Service mesh Linkerd clambers into sidecar mode with 2.0 release

Service mesh Linkerd clambers into sidecar mode with 2.0 release

CNCF fostered Linkerd has hit its second major release, aiming at service owners rather than platform owners. Its new design also promises to reduce complexity when compared to traditional service meshes.

Linkerd 2.0 is described by its team as a service sidecar. This means that even developers and service owners without access to a whole Kubernetes cluster can run it on their services. In earlier versions this wasn’t possible, since those worked as a full-on service mesh which traditionally runs on the whole cluster. Service meshes often get included into infrastructure to handle communication between services and therefore help with observability and reliability. They are often implemented as an array of network proxies, making up a layer of abstraction above TCP/IP.

The service sidecar design takes a step back, letting users either build a mesh one service at a time, should they wish for a platform-wide layer, or just install it on single services. If it’s run on a single Kubernetes service, Linkerd offers – amongst other things – a way for users to map incoming and outgoing dependencies in topology graphs and lets them view requests in real-time. It also provides Grafana dashboards of a service’s success rates, latencies, and throughput. All of this can for example be used to debug services. A change of code or configuration apparently isn’t necessary to install version 2.0.

The rewrite of Linkerd seems to have made the project also noticeably faster, while lowering the resource footprint of the project.

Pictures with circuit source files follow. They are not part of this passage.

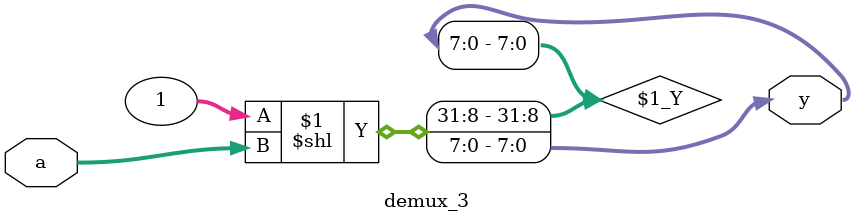
<source format=v>

module top
(
    input  io_67, io_69, io_71,
    output io_100, io_2, io_4, io_6, io_8, io_14, io_16, io_18
);
    // input signals
    wire [2:0] a = { io_67, io_69, io_71 };

    // connecting demux output with top module ports
    wire [7:0] y;
    assign { io_100, io_2, io_4, io_6, io_8, io_14, io_16, io_18 } = y;

    // demux
    demux_1 demux (a, y);

endmodule

module demux_1
(
    input      [2:0] a,
    output reg [7:0] y
);
    always @(*) begin
        case(a)
            3'b000 : y = 8'b00000001;
            3'b001 : y = 8'b00000010;
            3'b010 : y = 8'b00000100;
            3'b011 : y = 8'b00001000;
            3'b100 : y = 8'b00010000;
            3'b101 : y = 8'b00100000;
            3'b110 : y = 8'b01000000;
            3'b111 : y = 8'b10000000;
        endcase
    end

endmodule

module demux_2
(
    input      [2:0] a,
    output reg [7:0] y
);
    always @(*) begin
        y = ( 1 << a );
    end

endmodule

module demux_3
(
    input  [2:0] a,
    output [7:0] y
);
    assign y = ( 1 << a );

endmodule

</source>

Its data plane is now comprised of Rust proxies, and the modularly designed control plane is – like so many projects in the Kubernetes ecosystem – written in Go.

Linkerd’s maintainers are all employees of software development company Buoyant, whose clients include companies such as PayPal and Monzo. The project however is developed under the umbrella of the Cloud Native Computing Foundation. This sub-organisation of the Linux Foundation also oversees the advance of container orchestrator Kubernetes, monitoring project Prometheus and others. Linkerd can be found on GitHub, and its code is licensed under the Apache License 2.0.